How philosophy came to disdain the wisdom of oral cultures

As the theorist Walter J Ong pointed out in Orality and Literacy: Technologizing the Word (1982), it is difficult, perhaps even impossible, now to imagine how differently language would have been experienced in a culture of ‘primary orality’. There would be nowhere to ‘look up a word’, no authoritative source telling us the shape the word ‘actually’ takes.

.. In the absence of fixed, textual anchors for words, there would be a sharp sense that language is charged with power, almost magic: the idea that words, when spoken, can bring about new states of affairs in the world. They do not so much describe, as invoke.

.. Writing rapidly turned customs into laws, agreements into contracts, genealogical lore into history.
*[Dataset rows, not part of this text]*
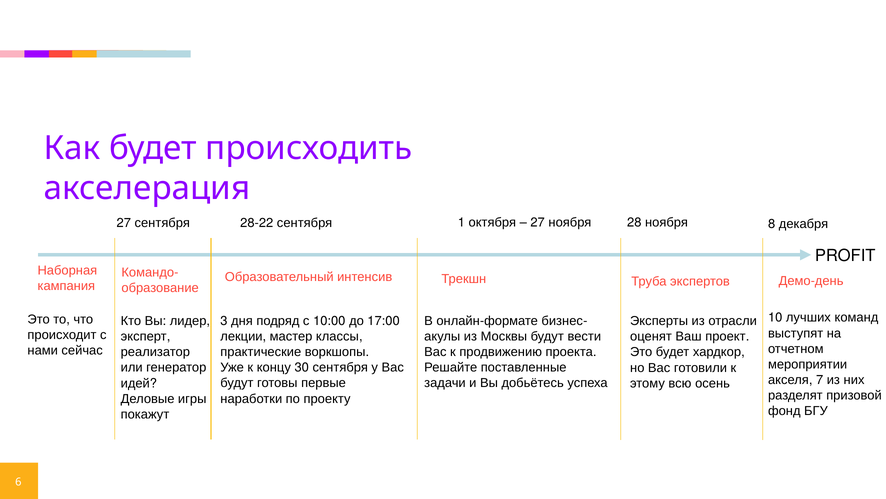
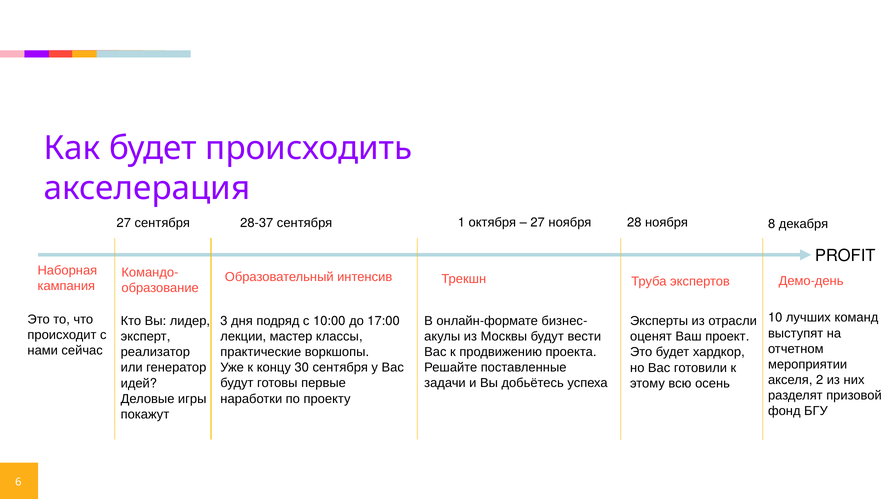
28-22: 28-22 -> 28-37
7: 7 -> 2
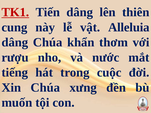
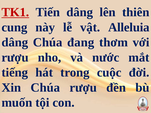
khẩn: khẩn -> đang
Chúa xưng: xưng -> rượu
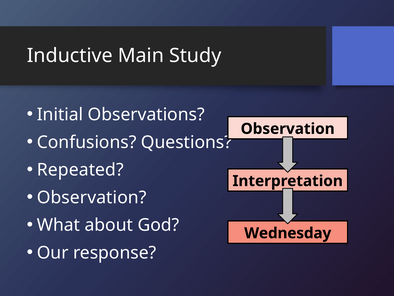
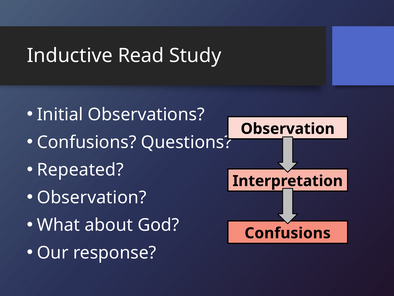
Main: Main -> Read
Wednesday at (288, 233): Wednesday -> Confusions
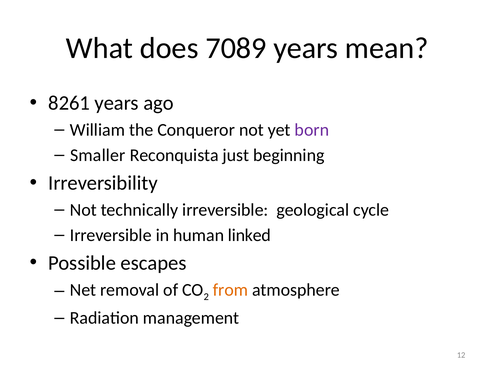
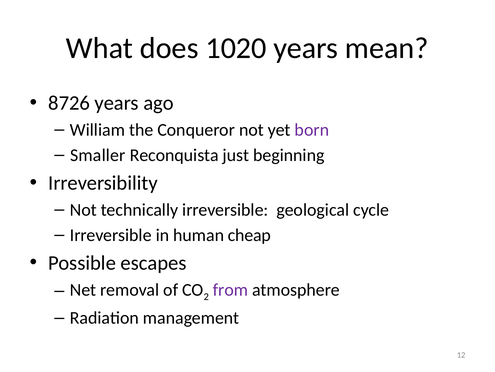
7089: 7089 -> 1020
8261: 8261 -> 8726
linked: linked -> cheap
from colour: orange -> purple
In each case, what had once been fundamentally temporal and singular was transformed into something eternal (as in, ‘outside of time’) and general.
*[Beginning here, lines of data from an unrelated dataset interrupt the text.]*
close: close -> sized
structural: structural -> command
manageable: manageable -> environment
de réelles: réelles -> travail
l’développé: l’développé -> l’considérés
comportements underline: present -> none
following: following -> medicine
.. The freezing in text of dialectical reasoning, with a heavy admixture (however impure or problematic) of poetry, aphorism and myth, became the model for what, in the European tradition, was thought of as ‘philosophy’ for the next few millennia.

.. Within academic philosophy today, there is significant concern arising from how to make philosophy more ‘inclusive’ ..

.. As it happens, there are few members of primary oral cultures left in the world. And yet from a historical perspective the great bulk of human experience resides with them.